La Cisl: troppe incertezze sul rilancio Ico
Alanno, il sindacato chiede l’intervento della Regione: serve una svolta per ridurre gli esuberi
ALANNO. Interviene la segreteria regionale della Fistel Cisl sulla situazione di incertezza occupazione, definita preoccupante, nello stabilimento Ico di Alanno. Il sindacato chiede certezze e si appella al rispetto dell’applicazione del piano industriale condiviso con la stessa Ico nel settembre 2013 al ministero dello Sviluppo economico e condiviso dalle parti interessate. La Ico subentrò alla Kimberly Clark che decise di chiudere per dirigere le produzioni su altri siti nazionali ed internazionali. «Pur con tutti i limiti che abbiamo sottolineato in diverse occasioni», dice il sindacato, «quel piano mitigava l’impatto del taglio occupazionale che si andava a determinare nel corso del tempo, ricollocava alcuni esuberi in altri stabilimenti del gruppo Ico e contestualmente riconvertiva il sito produttivo di Alanno. Oggi come organizzazione sindacale non riusciamo a percepire quale sia la strategia aziendale in alternativa a quel piano industriale, auspichiamo che tutto ciò che si metterà in campo sia propedeutico in primis alla salvaguardia dei posti di lavoro». Il sindacato sprona la Ico a cercare canali risolutivi anche drastici come la cessione del ramo produttivo Tissue a un altro gruppo, ritenendola una soluzione in grado di ridurre gli esuberi.
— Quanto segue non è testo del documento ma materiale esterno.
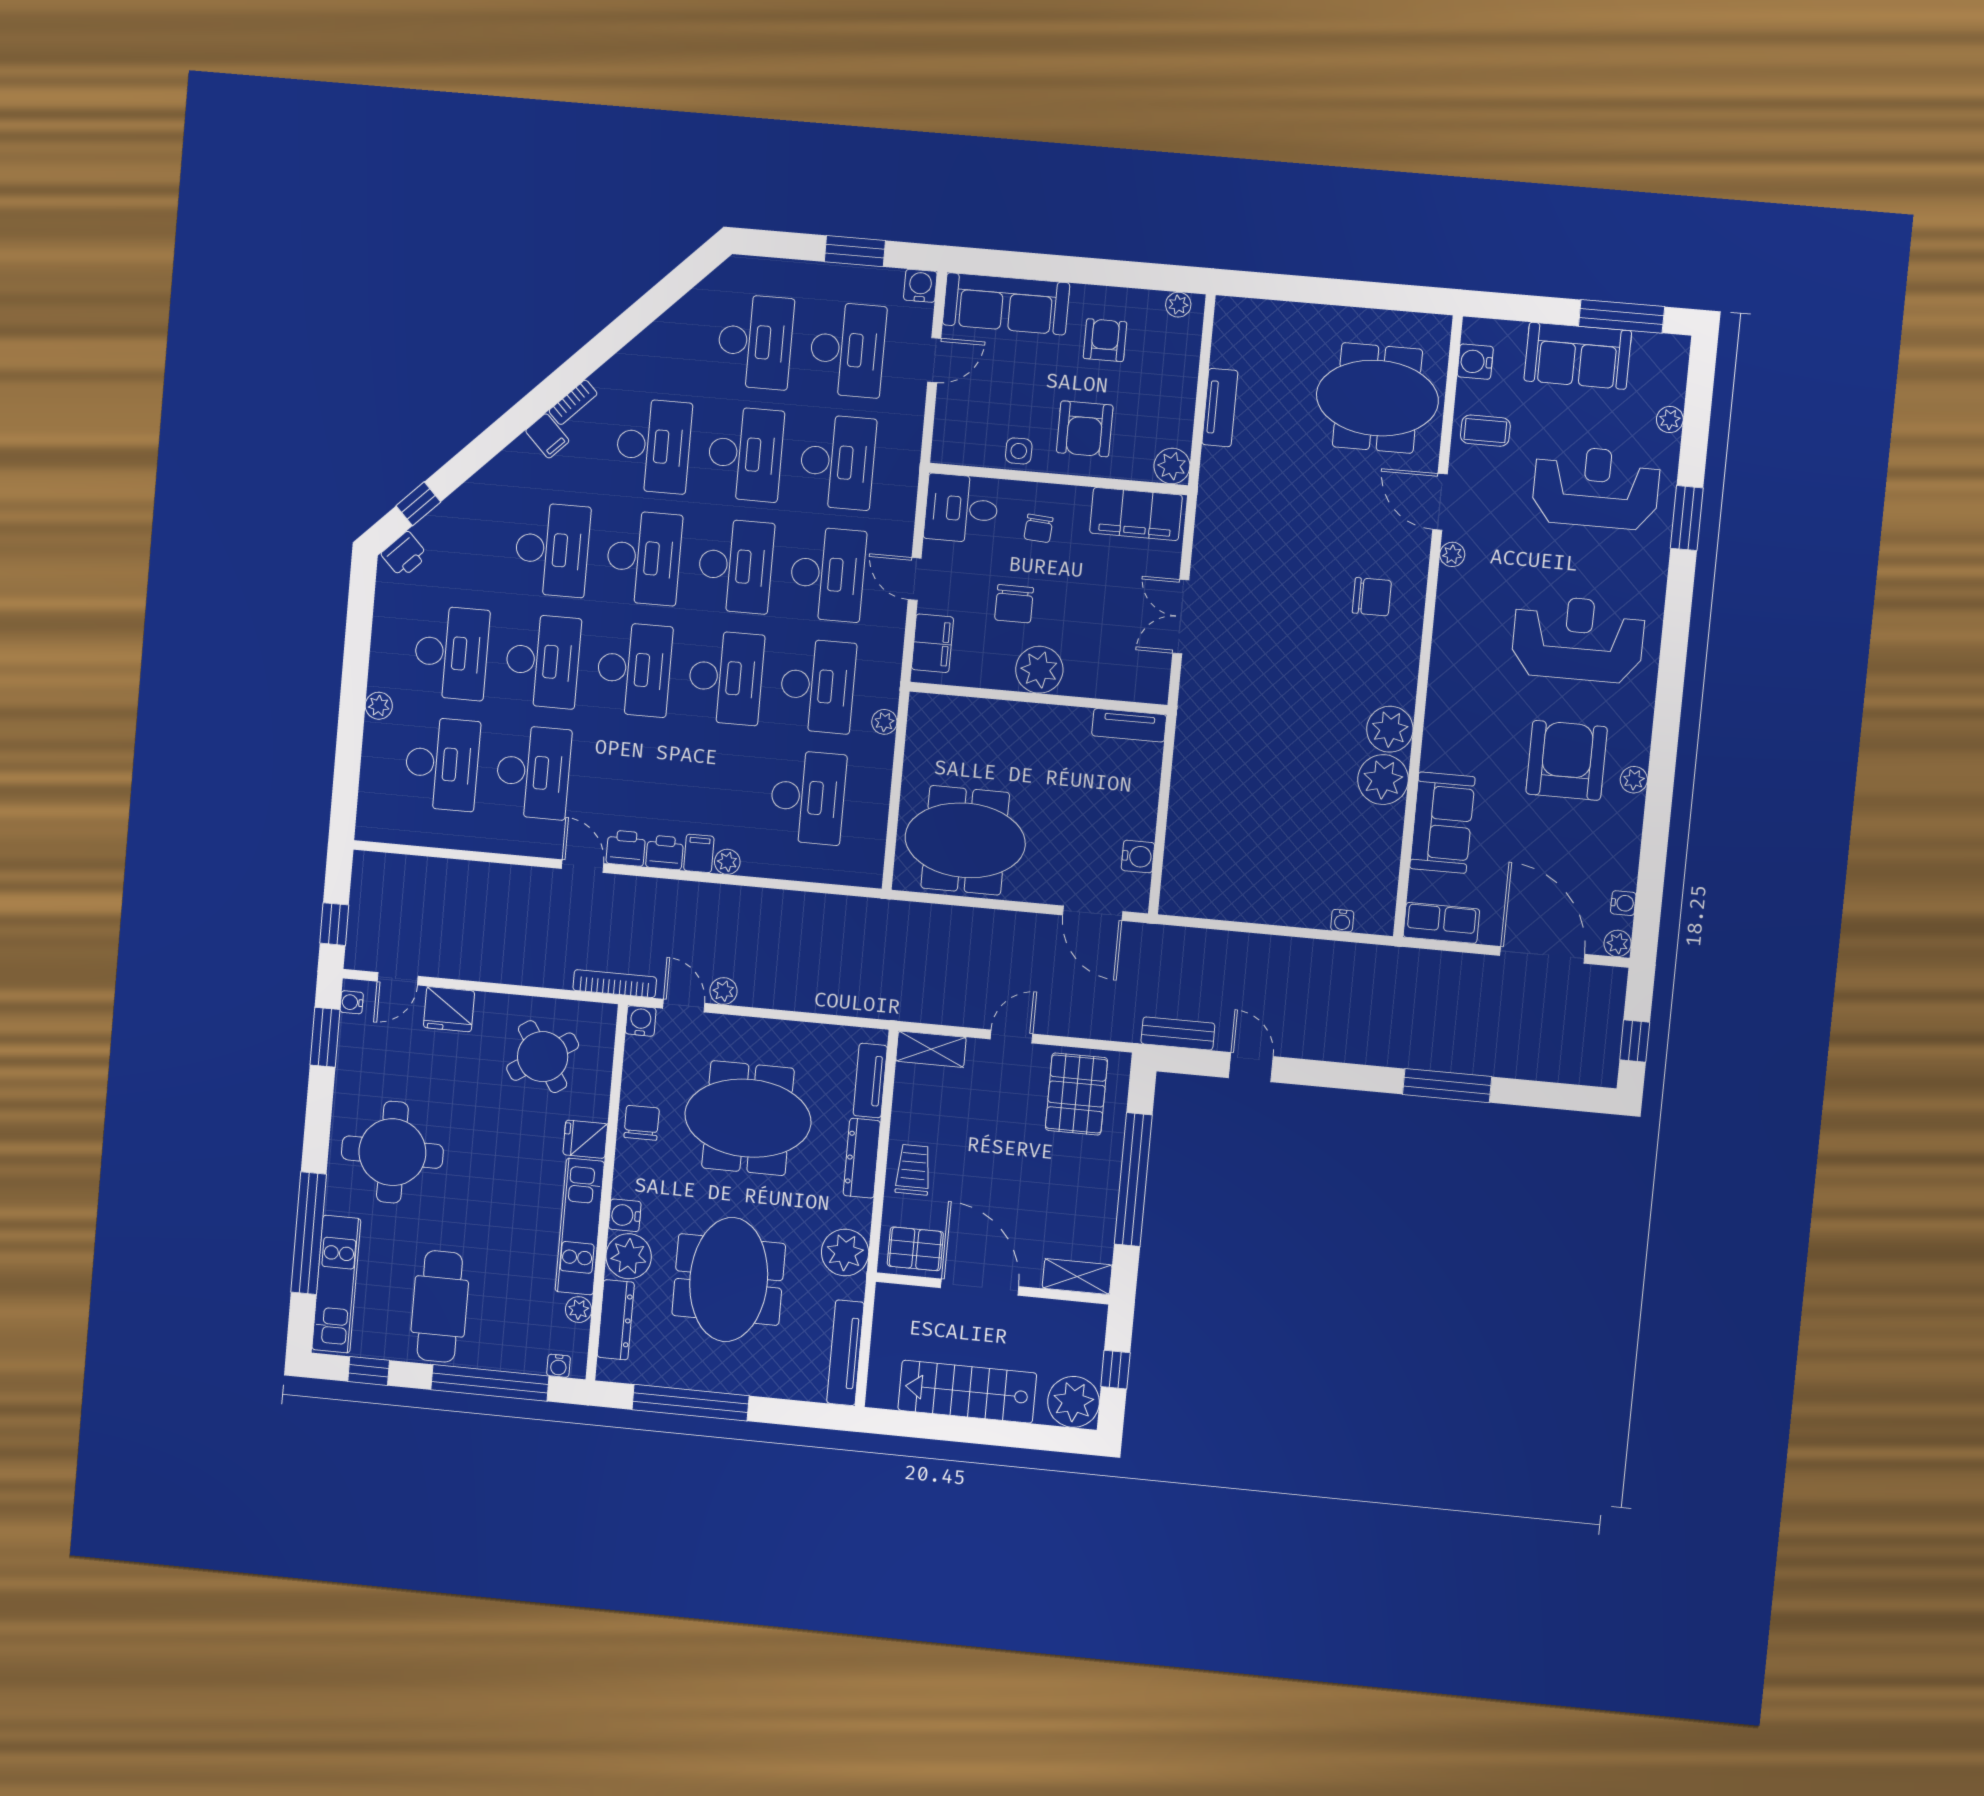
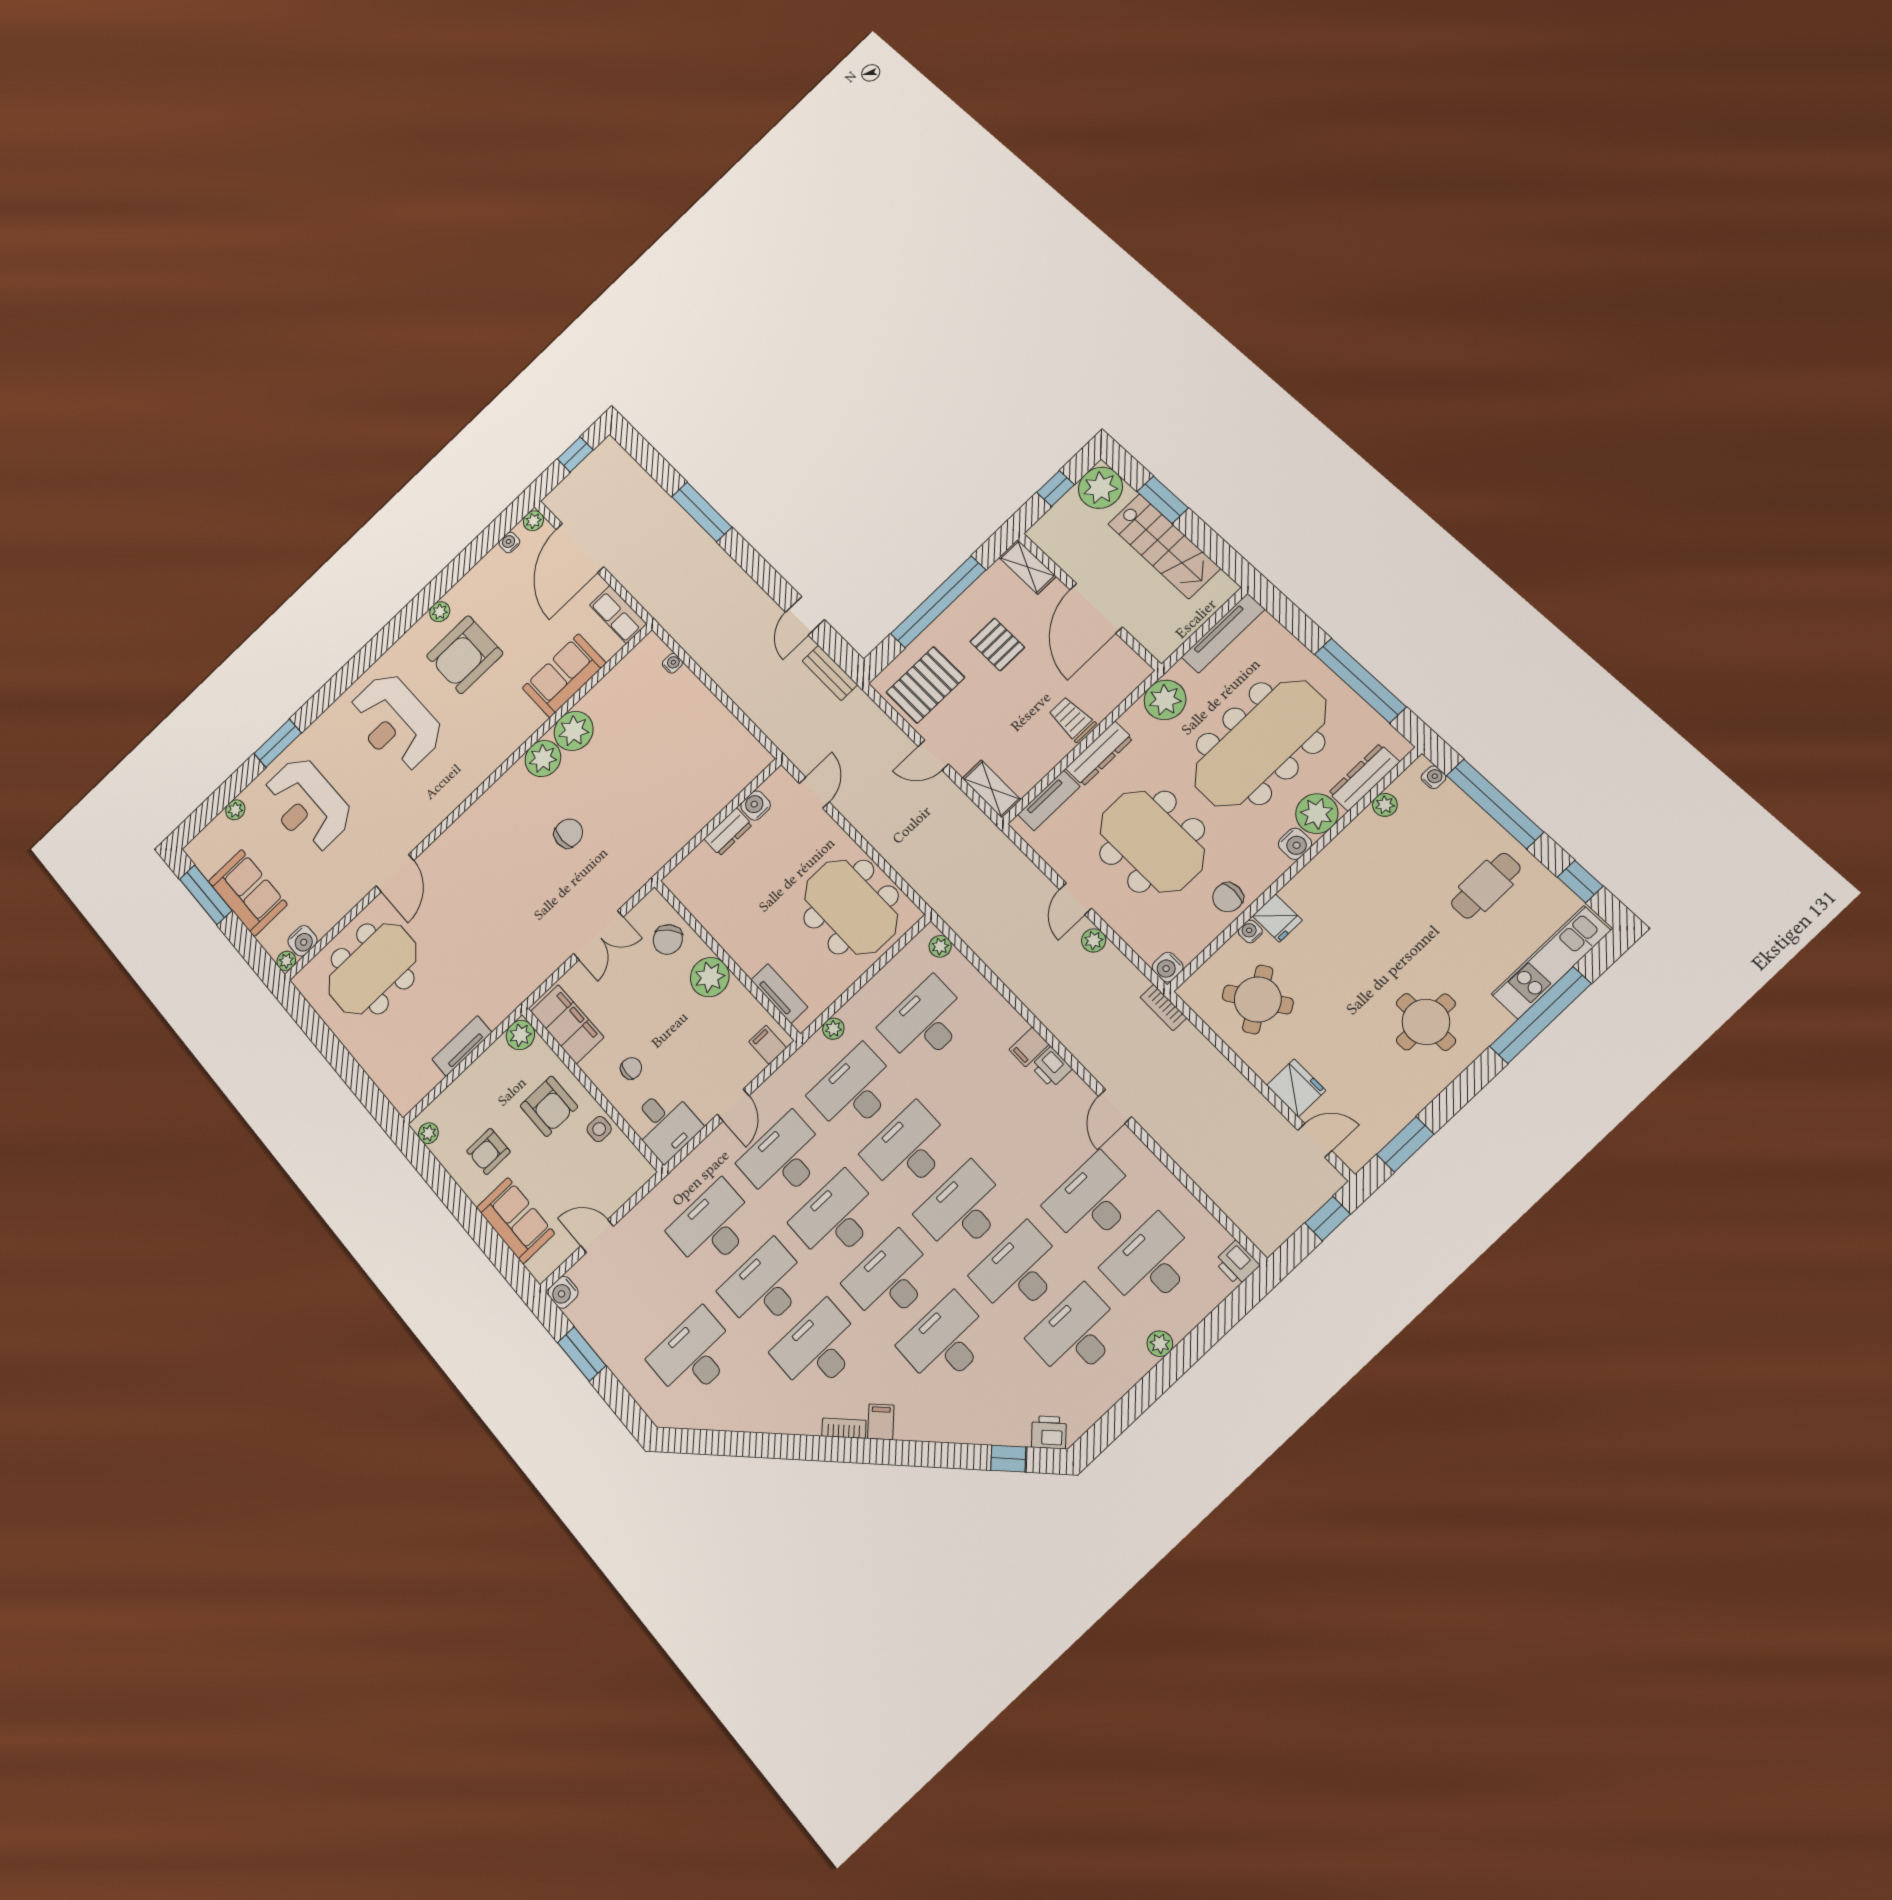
sofa: (1006, 304) -> (515, 1220), width x0.73
desk: (847, 350) -> (642, 1294), removed
meeting table: (1377, 398) -> (372, 969), turned 90
armchair: (1085, 429) -> (549, 1106), turned 90
coffee table: (1485, 431) -> (334, 894), removed
plant: (1452, 554) -> (286, 961), moved
chair: (1372, 597) -> (568, 833), moved, turned 90
chair: (1014, 604) -> (668, 939), moved, turned 141
filing cabinet: (932, 643) -> (768, 1045), width x0.50
tv unit: (1129, 725) -> (779, 994), moved
dresser: (1142, 812) -> (728, 832), added
printer: (626, 848) -> (1237, 1263), moved
plant: (727, 862) -> (940, 946), moved
door: (1093, 913) -> (814, 793), width x0.73
bookcase: (615, 984) -> (1163, 1007), width x0.64
water cooler: (352, 1002) -> (1250, 931), moved, turned 180
door: (684, 1006) -> (1075, 899), moved
round table: (392, 1152) -> (1426, 1022), width x0.73, depth x0.73
trolley: (913, 1170) -> (1072, 719), turned 90
kitchen unit: (580, 1227) -> (1334, 861), removed
pallet: (915, 1249) -> (997, 644), moved
meeting table: (729, 1280) -> (1260, 743), width x1.36
cafe table: (440, 1306) -> (1486, 886), width x0.73, depth x0.74
window: (1006, 1434) -> (1163, 500), added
La situazione è di incertezza ed è necessario fare chiarezza per capire la vera portata del fenomeno. «Riteniamo importante il ruolo delle istituzioni», dice la Fistel Cisl, «e in particolar modo della Regione Abruzzo che con il suo vice presidente Giovanni Lolli può dare un contributo fondamentale alla ricerca di una soluzione soddisfacente per tutti». La Fistel Cisl auspica una linea di azione comune fra le diverse organizzazioni sindacali, scongiurando «fughe in avanti o schegge impazzite che operano solo in funzione di interessi personali e non collettivi».